A Topologically Designed Metamaterial Filter for Nonlinear-guided-wave-based Structural Health Monitoring Application

Nonlinear guided waves (NGW) show great promise for structural health monitoring (SHM) due to their high sensitivity to the early detection of material micro-structural defects. In an SHM system, however, there exist inevitable non-damage-related nonlinear sources that may overwhelm the damage-induced nonlinear wave components, which in turn may jeopardize the practical implementation of the NGW-based SHM methodology. To eliminate these deceptive nonlinear interferences, this study introduces the concept of metamaterials to SHM. A wave filtering device, referred to as a meta-filter (MF), is developed to be surface-mounted on the structure under inspection under a second harmonic Lamb wave based SHM paradigm. Through a topological design, the MF enables ultra-wide stopbands to eliminate the secondary Lamb waves of the probing waves while preserving their strong fundamental wave components.
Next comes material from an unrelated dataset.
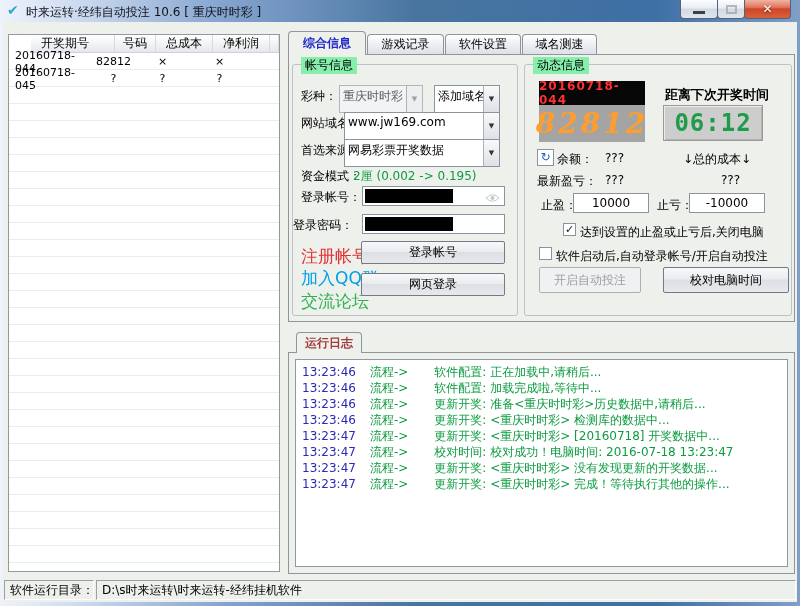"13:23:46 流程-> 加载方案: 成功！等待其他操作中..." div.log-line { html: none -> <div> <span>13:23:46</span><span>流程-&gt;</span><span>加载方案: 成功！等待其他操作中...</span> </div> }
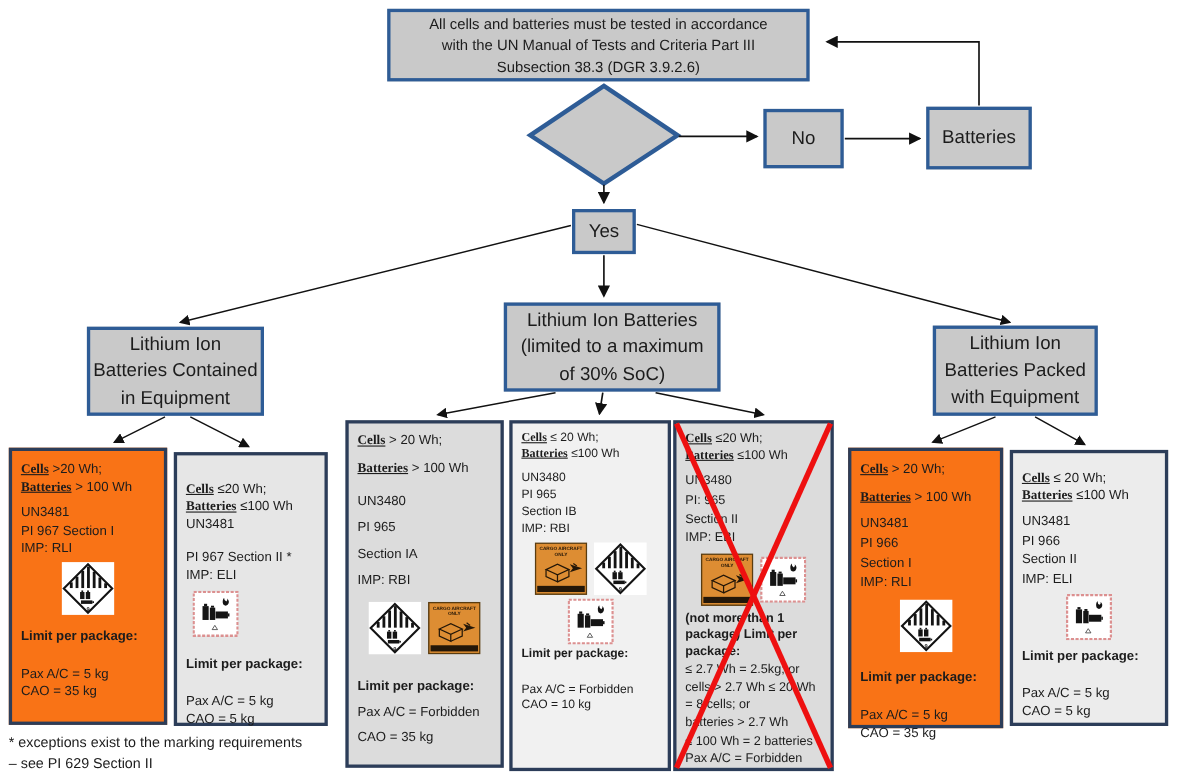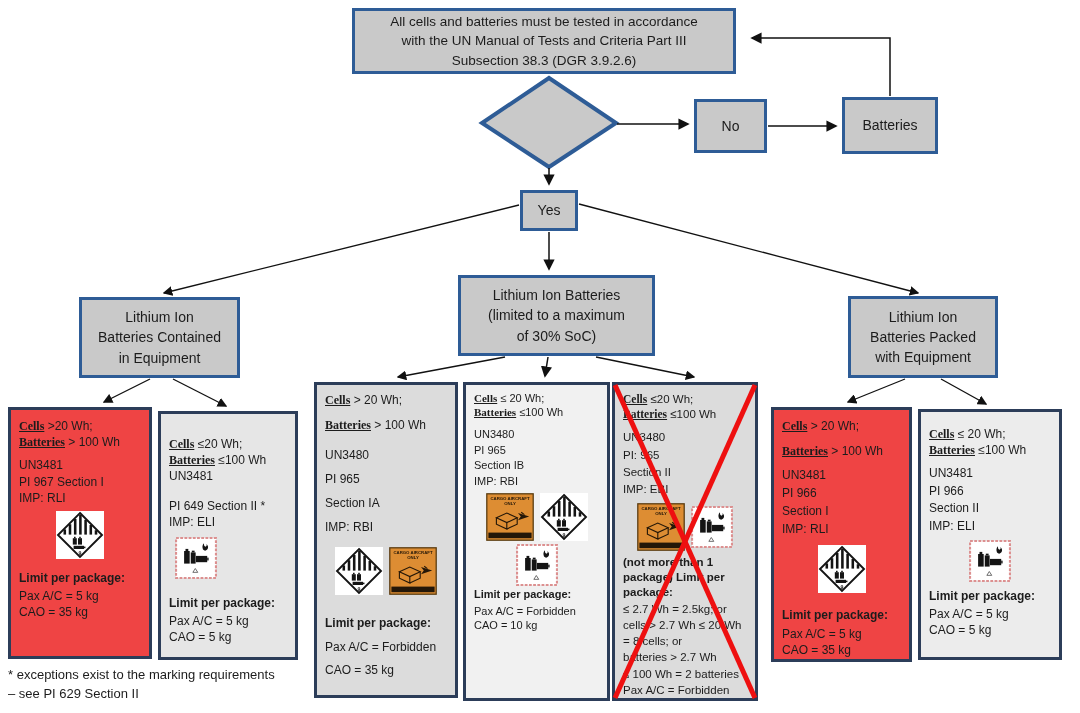"No" .node { font-size: 14px -> 17px }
The band structure, underlying wave filtering mechanism and the wave filtering function of the MF are investigated through finite element simulations. Upon tactically introducing deceptive nonlinear interferences at the actuation area, exemplified by adhesive bonding layers in a PZT-activated SHM system, the performance of the MF is examined from an SHM perspective, and finally validated experimentally using a metal specimen containing local plasticity-related incipient damage. Results demonstrate that the designed MF entails significant enhancement of the detection ability of NGW-based SHM system for incipient damages on one hand, and also allows for flexible selection of the excitation frequency on the other hand thanks to the customized band features enabled by the topological optimization.